The atmosphere of Mars is a hundred times thinner that Earth’s. This makes parachutes ten times less effective which means that if you were to skydive on Mars, you would be falling at 200MPH. To lessen this speed, NASA increases the size of the parachute. The Curiosity rover used the largest supersonic parachute in 2012 but even that didn’t slow it down enough.

What Went Wrong?

If you were to land on Mars at the same speed as that on Earth, you would need a parachute that ten times bigger than the one you would use on Earth. To be more specific, it will have to be 110 feet in diameter. Now, NASA’s rover was thirteen times the size of an average human, so to slow down the speed to stop it from crashing and falling apart, they would need a parachute that’s 400 times bigger than a parachute that would be used on Earth. In reality, Curiosity’s diameter was only 70 feet. This is because it is physically impossible to make such a huge parachute and expect it to not shred while landing.

So How Do We Do It?

The alternative to this is a carefully crafted process. First, the spacecraft deploys a huge parachute to lessen the speed. Next, it fires retro rockets to take it the rest of the way. Timing is very crucial here.
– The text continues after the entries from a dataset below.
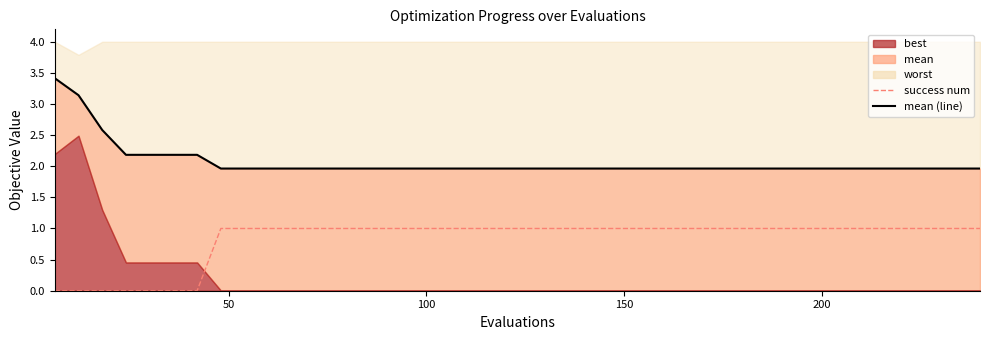

Does the chart have visible grid lines?

No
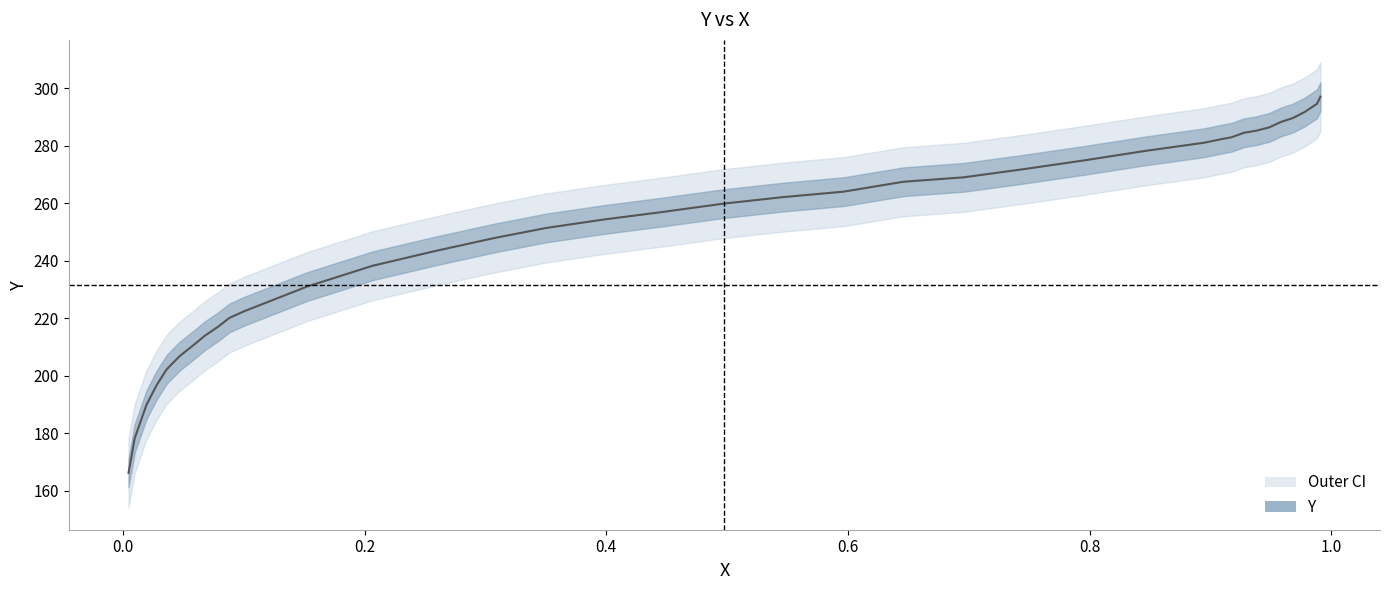

What is the smallest value displayed?

166.2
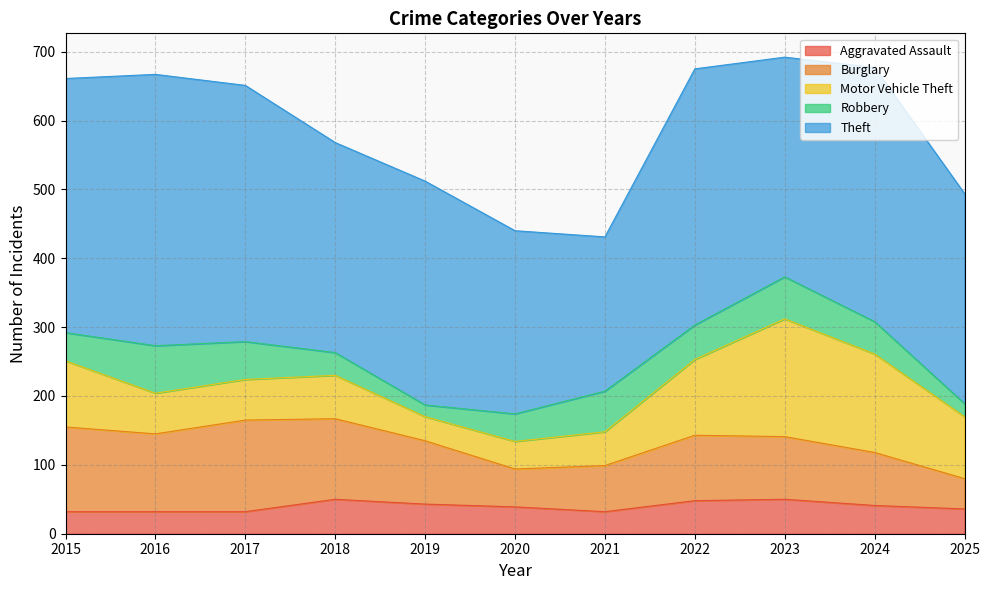

True or false: Motor Vehicle Theft has a value of 77 at 2016.

False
If the parachute or the rockets don’t keep time as planned, the end result is disastrous.

So far, only three space agencies have tried to land on Mars. NASA, The European Space Agency and the former Soviet Union. None of them have the perfect record. So why do we keep trying to land on Mars? Maybe because it’s close to Earth and we can discover alien species or other forms of life, or it’s because of the fact that we might just be the first species to inhabit another planet other than our own.